Lorsqu’elle a assisté à la COP 26 à Glasgow plus tôt cet automne, Mme Fyk espérait voir du changement. « Je me sens frustrée et déçue des actions du gouvernement canadien », déplore-t-elle. Elle croit que les entreprises pétrolières y ont eu beaucoup de poids dans la prise dedécisions.
« Certaines personnes l’ont surnommée la Conference of Polluters au lieu de Conference of the PARTIES», ironise Anastasia Fyk.
« J’avais l’impression que c’était fait exprès, pour que les gens se disent “bon, je laisse tomber” », ajoute l’agricultrice manitobaine.

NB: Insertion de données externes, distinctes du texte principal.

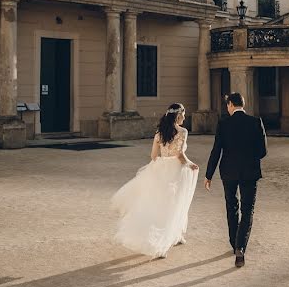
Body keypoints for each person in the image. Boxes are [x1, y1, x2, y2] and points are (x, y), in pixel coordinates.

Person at [111, 103, 199, 259]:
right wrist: (191, 164)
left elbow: (153, 156)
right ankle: (163, 242)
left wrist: (162, 163)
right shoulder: (183, 132)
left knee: (161, 205)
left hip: (161, 168)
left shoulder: (159, 133)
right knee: (175, 203)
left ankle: (175, 235)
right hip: (176, 170)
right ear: (178, 115)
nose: (185, 117)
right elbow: (179, 155)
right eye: (183, 114)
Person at [205, 93, 268, 268]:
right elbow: (263, 151)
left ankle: (234, 243)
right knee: (248, 210)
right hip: (250, 172)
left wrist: (208, 175)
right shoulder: (256, 122)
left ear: (231, 104)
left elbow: (216, 150)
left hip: (228, 172)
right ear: (243, 104)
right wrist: (249, 156)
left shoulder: (224, 123)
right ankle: (240, 247)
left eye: (227, 105)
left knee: (231, 206)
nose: (227, 108)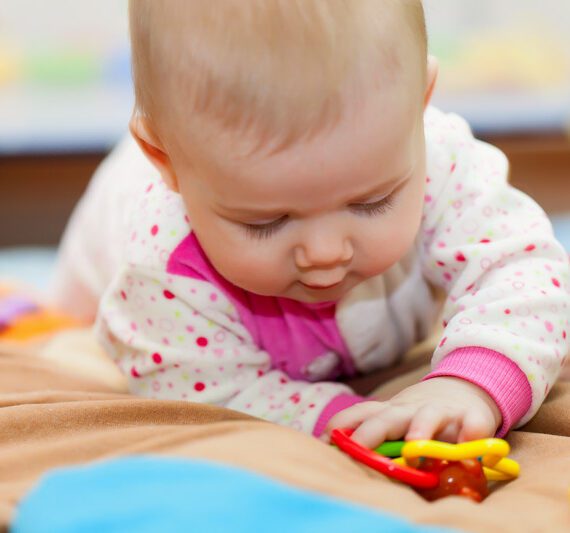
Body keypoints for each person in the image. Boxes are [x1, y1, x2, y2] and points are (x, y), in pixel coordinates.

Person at [51, 0, 570, 448]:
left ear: (420, 104)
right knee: (66, 322)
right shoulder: (160, 269)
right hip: (109, 229)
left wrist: (473, 381)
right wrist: (336, 419)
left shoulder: (439, 158)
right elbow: (198, 386)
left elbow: (524, 273)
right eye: (266, 221)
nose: (326, 252)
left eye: (372, 202)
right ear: (166, 161)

Elle demeure tout de même déterminée à appliquer des méthodes plus respectueuses de l’environnement dans sa culture.
« Je fais des expériences avec des méthodes agroécologiques. J’essaie de cultiver une terre plus saine », explique la productrice de grains. Ceci requiert beaucoup d’efforts, selon Mme Fyk. « Là j’ai expérimenté sur deux acres, mais le faire sur un grand champ ce n’est pas facile », dit-elle.
Dans sa pratique, l’agricultrice tente d’utiliser le moins possible les méthodes traditionnelles qui dépendent des engrais à base d’azote. Elle tente de les remplacer par des engrais « verts », à base de végétaux compostés, à la fois pour enrichir son sol et diminuer son empreinte de GES. Cela lui demande temps, efforts et motivation: « C’est difficile d’être pionnière », lance Anastasia Fyk.
De son côté, Marie Élise Samson estime que de plus en plus d’agriculteurs et d’agricultrices prennent les changements climatiques au sérieux. « Quand le producteur voit qu’il se passe quelque chose et que ça nuit à son rendement, ça commence à être un wake up call assez sérieux », estime-t-elle.
« Il y en a plusieurs qui commencent à se rendre compte que ça bouge et qu’il va falloir faire quelque chose », conclut-elle. La professeure croit que dès que les changements climatiques influencent sérieusement la rentabilité des récoltes, « c’est une autre game ».